AArch64 NEON has the URSQRTE instruction, which gets closer to the OP's question than you might think; view a 32-bit value as a fixed-precision integer with 32 fractional bits (so the representable range is evenly spaced 0 through 1-ε, where ε=2^-32), then URSQRTE computes the approximate inverse square root, halves it, then clamps it to the range 0 through 1-ε. Fixed-precision integers aren't quite integers, and approximate inverse square root isn't quite square root, but it might get you somewhere close.
The related FRSQRTE instruction is much more conventional, operating on 32-bit floats, again giving approximate inverse square root.
Neon is SIMD so I would presume these instructions let you vectorize those calculations and do them in parallel on a lot of data more efficiently than if you broke it down into simpler operations and did them one by one.
Yes, but the part that got me was the halving of the result followed by the clamping. SIMD generally makes sense, but for something like this to exist usually there's something very specific (like a certain video codec, for example) that greatly benefits from such a complex instruction.
It's probably not about avoiding extra instructions/performance, but making the range of the result more useful and avoiding overflow. Or in other words, the entire instruction may be useless if you don't do these things.

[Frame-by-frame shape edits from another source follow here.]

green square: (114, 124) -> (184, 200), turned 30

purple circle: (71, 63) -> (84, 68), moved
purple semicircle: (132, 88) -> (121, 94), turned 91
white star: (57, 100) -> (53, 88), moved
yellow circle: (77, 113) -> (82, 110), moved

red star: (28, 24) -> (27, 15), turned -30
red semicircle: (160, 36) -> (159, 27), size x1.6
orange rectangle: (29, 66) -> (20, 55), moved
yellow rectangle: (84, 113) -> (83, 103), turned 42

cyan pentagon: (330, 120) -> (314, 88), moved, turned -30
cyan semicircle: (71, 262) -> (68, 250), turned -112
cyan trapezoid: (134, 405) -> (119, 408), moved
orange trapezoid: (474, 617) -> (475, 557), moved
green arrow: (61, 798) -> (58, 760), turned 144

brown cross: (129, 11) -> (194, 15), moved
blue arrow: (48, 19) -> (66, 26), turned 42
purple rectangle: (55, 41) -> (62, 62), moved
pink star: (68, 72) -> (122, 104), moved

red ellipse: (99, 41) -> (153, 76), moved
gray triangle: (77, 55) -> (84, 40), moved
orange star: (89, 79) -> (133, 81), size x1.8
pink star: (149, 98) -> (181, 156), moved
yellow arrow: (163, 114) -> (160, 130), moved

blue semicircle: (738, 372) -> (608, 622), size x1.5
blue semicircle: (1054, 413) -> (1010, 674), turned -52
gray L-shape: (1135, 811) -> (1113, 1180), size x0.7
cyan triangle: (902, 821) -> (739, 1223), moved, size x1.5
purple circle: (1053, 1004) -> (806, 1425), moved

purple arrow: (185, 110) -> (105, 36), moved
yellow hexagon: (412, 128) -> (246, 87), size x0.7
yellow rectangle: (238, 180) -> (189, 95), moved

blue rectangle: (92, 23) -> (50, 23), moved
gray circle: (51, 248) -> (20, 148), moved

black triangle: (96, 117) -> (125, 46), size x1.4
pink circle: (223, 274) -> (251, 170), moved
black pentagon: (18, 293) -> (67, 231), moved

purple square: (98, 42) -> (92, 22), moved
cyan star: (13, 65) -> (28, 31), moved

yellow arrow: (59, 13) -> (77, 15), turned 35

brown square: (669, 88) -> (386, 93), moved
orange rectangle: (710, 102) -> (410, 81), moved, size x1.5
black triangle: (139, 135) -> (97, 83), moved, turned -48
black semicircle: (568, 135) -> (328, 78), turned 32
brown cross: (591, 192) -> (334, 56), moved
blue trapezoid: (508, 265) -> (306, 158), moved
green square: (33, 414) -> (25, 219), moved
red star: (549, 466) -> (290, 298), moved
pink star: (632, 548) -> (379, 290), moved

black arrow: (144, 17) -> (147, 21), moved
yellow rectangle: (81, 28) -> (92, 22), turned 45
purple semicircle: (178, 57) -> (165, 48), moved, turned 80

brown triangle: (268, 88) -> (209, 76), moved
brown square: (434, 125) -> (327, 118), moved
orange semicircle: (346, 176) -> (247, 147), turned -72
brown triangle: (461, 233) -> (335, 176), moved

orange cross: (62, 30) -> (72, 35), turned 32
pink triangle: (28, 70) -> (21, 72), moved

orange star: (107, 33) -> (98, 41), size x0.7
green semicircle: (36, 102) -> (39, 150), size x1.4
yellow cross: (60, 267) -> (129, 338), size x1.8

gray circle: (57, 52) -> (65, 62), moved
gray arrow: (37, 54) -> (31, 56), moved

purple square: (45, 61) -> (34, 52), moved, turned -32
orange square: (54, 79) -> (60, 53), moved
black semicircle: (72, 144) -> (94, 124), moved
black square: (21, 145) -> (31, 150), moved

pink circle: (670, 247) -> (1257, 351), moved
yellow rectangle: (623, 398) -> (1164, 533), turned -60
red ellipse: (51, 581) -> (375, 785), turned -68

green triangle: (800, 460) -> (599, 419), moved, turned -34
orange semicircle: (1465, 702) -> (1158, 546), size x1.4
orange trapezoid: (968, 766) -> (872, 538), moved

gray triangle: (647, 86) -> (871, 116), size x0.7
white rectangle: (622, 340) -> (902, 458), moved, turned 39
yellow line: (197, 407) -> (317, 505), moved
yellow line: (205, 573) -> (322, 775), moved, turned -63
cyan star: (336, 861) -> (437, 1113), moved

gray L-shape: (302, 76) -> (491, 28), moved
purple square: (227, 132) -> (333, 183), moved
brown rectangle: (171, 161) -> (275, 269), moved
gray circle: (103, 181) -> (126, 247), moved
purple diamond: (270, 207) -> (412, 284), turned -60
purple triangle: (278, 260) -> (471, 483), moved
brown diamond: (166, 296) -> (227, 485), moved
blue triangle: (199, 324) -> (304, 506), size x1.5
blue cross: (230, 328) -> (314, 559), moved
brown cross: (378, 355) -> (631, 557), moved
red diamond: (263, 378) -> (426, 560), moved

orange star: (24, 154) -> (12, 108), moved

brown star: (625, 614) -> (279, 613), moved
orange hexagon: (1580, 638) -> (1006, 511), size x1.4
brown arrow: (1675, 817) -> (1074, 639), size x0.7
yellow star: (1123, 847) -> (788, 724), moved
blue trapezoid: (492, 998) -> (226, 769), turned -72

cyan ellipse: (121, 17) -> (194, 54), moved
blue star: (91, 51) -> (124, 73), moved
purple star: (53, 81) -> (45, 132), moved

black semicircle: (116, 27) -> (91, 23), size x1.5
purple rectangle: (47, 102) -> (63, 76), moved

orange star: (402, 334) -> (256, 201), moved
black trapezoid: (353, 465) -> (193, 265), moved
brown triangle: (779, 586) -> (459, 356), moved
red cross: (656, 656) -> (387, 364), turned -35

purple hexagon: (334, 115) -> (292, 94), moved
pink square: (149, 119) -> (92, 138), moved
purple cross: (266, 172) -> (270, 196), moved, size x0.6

The halving and clamping is nothing particularly remarkable in the context of usefully using fixed point numbers (scaled integers) to avoid overflow. Reciprocal square root itself is a fundamental operation for DSP algorithms and of course computer graphics.
This is a fairly generic instruction really, though FRSQRTE likely gets more real world use.
The related FRSQRTE instruction is much more conventional, operating on 32-bit floats, again giving approximate inverse square root.